By Collin Gallant on October 5, 2017.
Nine council candidates discussed support for incentive packages to attract business, tax rates and city budgeting, as well as transit changes and their priorities, if elected, during a Chamber of Commerce election forum on Wednesday.
They showed varying levels of support for business incentives, such as tax breaks and discounts on infrastructure costs for developers, and new candidates generally challenged incumbents on city spending levels and communication.
“We have a Medicine Hat advantage but it’s challenged,” said Bill Cocks, an incumbent, citing lower energy revenues and a program to cut cost and raise taxes to make up the shortfall.
“We’re trying to make both ends meet in the middle,” he added later. “We’ve come a great distance.”
Two other incumbents also argued the Financially Fit budget review was a measured response, but was in the early stages of containing costs and raising revenue to match a $23-million shortfall.
Challengers however, said cuts, especially a recent overhaul of transit, were harmful, that growing the business tax base would be better than raising taxes, and high municipal spending was the true culprit.
“We’ve heard apologies but that’s not good enough,” said former alderman Darren Hirsch who is seeking a council seat, of the transit reversal and energy losses.
“We had a catastrophe (in energy markets), there will be service adjustments and tax adjustments, but we need to come together as a city and council.
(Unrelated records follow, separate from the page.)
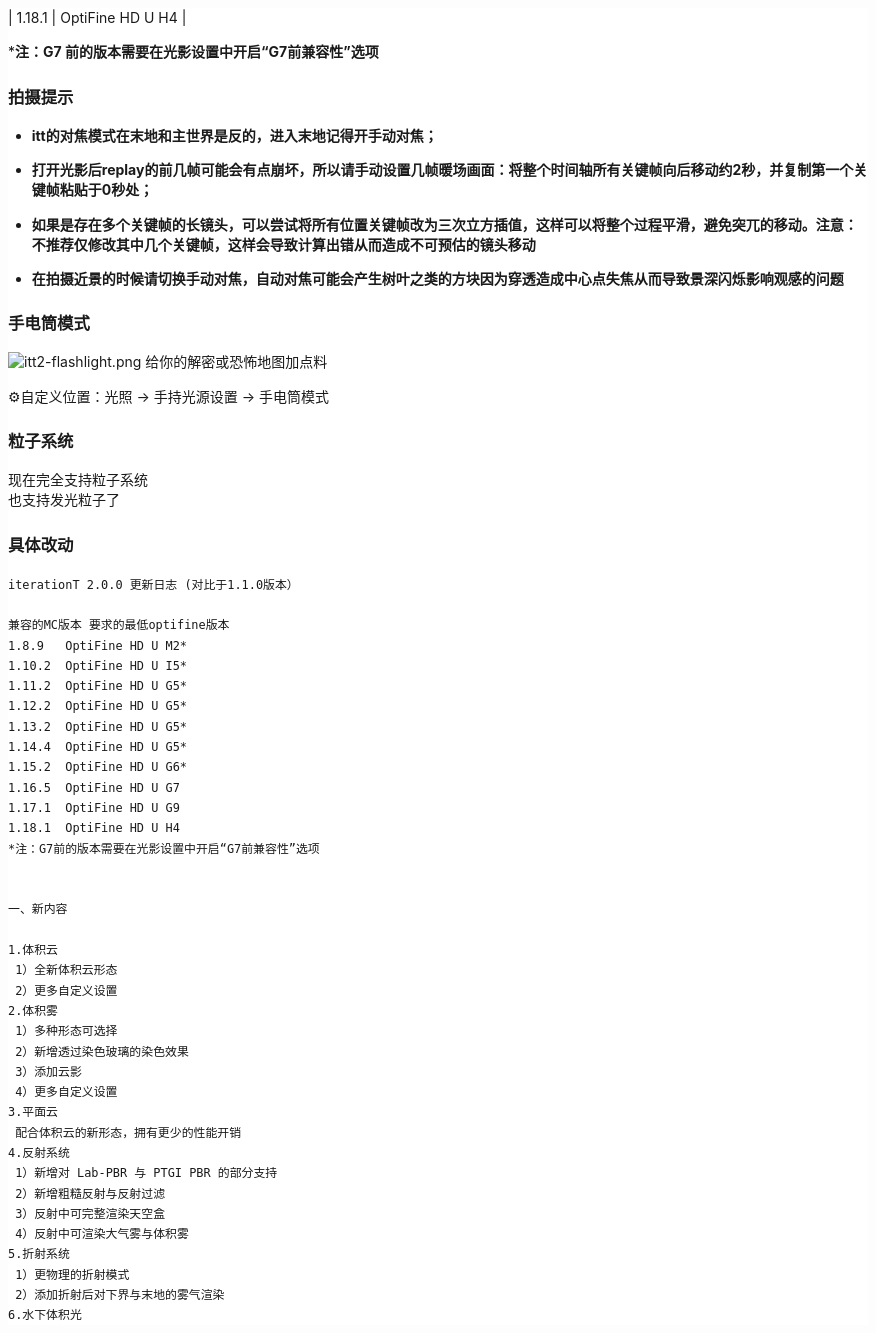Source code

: | 1.18.1 | OptiFine HD U H4  |

\***注：G7 前的版本需要在光影设置中开启“G7前兼容性”选项**

### 拍摄提示

- **itt的对焦模式在末地和主世界是反的，进入末地记得开手动对焦；**

- **打开光影后replay的前几帧可能会有点崩坏，所以请手动设置几帧暖场画面：将整个时间轴所有关键帧向后移动约2秒，并复制第一个关键帧粘贴于0秒处；**
- **如果是存在多个关键帧的长镜头，可以尝试将所有位置关键帧改为三次立方插值，这样可以将整个过程平滑，避免突兀的移动。注意：不推荐仅修改其中几个关键帧，这样会导致计算出错从而造成不可预估的镜头移动**
- **在拍摄近景的时候请切换手动对焦，自动对焦可能会产生树叶之类的方块因为穿透造成中心点失焦从而导致景深闪烁影响观感的问题**

### 手电筒模式

![itt2-flashlight.png](itt2-flashlight.png)
给你的解密或恐怖地图加点料

⚙️自定义位置：光照 -> 手持光源设置 -> 手电筒模式

### 粒子系统

现在完全支持粒子系统  
也支持发光粒子了

### 具体改动

```text
iterationT 2.0.0 更新日志 (对比于1.1.0版本）

兼容的MC版本 要求的最低optifine版本
1.8.9   OptiFine HD U M2*
1.10.2  OptiFine HD U I5*
1.11.2  OptiFine HD U G5*
1.12.2  OptiFine HD U G5*
1.13.2  OptiFine HD U G5*
1.14.4  OptiFine HD U G5*
1.15.2  OptiFine HD U G6*
1.16.5  OptiFine HD U G7
1.17.1  OptiFine HD U G9
1.18.1  OptiFine HD U H4
*注：G7前的版本需要在光影设置中开启“G7前兼容性”选项


一、新内容

1.体积云
 1）全新体积云形态
 2）更多自定义设置
2.体积雾
 1）多种形态可选择
 2）新增透过染色玻璃的染色效果
 3）添加云影
 4）更多自定义设置
3.平面云
 配合体积云的新形态，拥有更少的性能开销
4.反射系统
 1）新增对 Lab-PBR 与 PTGI PBR 的部分支持
 2）新增粗糙反射与反射过滤
 3）反射中可完整渲染天空盒
 4）反射中可渲染大气雾与体积雾
5.折射系统
 1）更物理的折射模式
 2）添加折射后对下界与末地的雾气渲染
6.水下体积光
```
It’s important to know we will be all right.”
Ten candidates in the 19-person field took to the stage on Tuesday. Four mayoral candidates are set to take part in tonight’s event, which begins at 7 p.m.
Wednesdays event, advertised as specifically dealing with issues faced by the business community, lingered long on the idea of offering incentives of either land or utility breaks to expand business tax base.
Candidate Chuck Turner, Myles Mullholland and Michael Klassen voiced strong support for helping businesses.
“We need to focus on growth and do anything we can to make this an attractive place to do business,” said Mullholland, citing his support for layered taxes for new development.
“We’re competing against Moose Jaw, Lethbridge, Red Deer,” said Klassen. “If you want to start a business in Alberta, you should want to do it in Medicine Hat.”
Turner (no relation to incumbent council member Jim Turner) said better business environment would help bring jobs to the community, adding that lower utility rates help everyone.
“There’s no advantage when we’re offering the average (price of utilities in Alberta),” he said. “We’re not offering anything better than anyone else.”
Candidate Hugh English said it’s a fine line between giving a boost to new business and giving money away, but he supports helping the business community.
His top priority in a new term would be to tighten municipal spending.
“It’s very important to live within our means when the city has experienced such a significant shortfall,” he said.
Brian Varga, seeking a second term, said spending was a concern and the recent council has tackled operational spending.
“We need to look at whatever we can inside the organization (at city hall) to make sure we can be profitable,” he said.
As for transit, two-term councillor Les Pearson used his introduction to “apologize” for voting in recent transit route changes.
He said if elected to another term, he would concentrate on improving inclusion and city programming as well as social economic development to create a community of choice for new residents and businesses.
Considering the city’s financial situation, “we can’t afford much risk, but we’ve done a good job of husbanding the finances in the past four years,” he said.
Candidate Maureen “Mo” Roberts said transit changes were “a debacle that’s a symptom of larger issues,” namely a lack of council communication with the community.
In terms of business attraction, she said the city shouldn’t overlook services such as recreation, fire protection and community development as a business attraction point.
“Economic development is attracted to strong communities that support workers and their families,” she said. “The city shouldn’t be buying business.”
Turner, Mullholland and Klassen strongly argued in favour a city “municipal assist” program that sees taxpayers cover 40 to 90 per cent of costs for developers extending roads and other infrastructure to new subdivisions and commercial areas.
“It’s vital,” said Mulholland. “It’s a good example of synergy between the city and industry.”
Klassen cited a “cost benefit to development.”
Turner said “we have to build the tax base so we don’t have to worry about oil crashing, and we have other avenues.”
The assist program is set to expire in 2019, and the chamber has lobbied hard not only for the original deal but is seeking an extension.
That puts pressure on all taxpayers, said Cocks.
“It’s a subsidy we can no longer afford.”
He also flatly said he doesn’t like tax breaks that could pit existing business against new entries.
“When you incent business, you’re buying them, and how long are they going to stay before there’s a better offer elsewhere?” he asked.
Hirsch said some discounting might be needed to bolster a sagging economy, but they should be phased out after a recovery.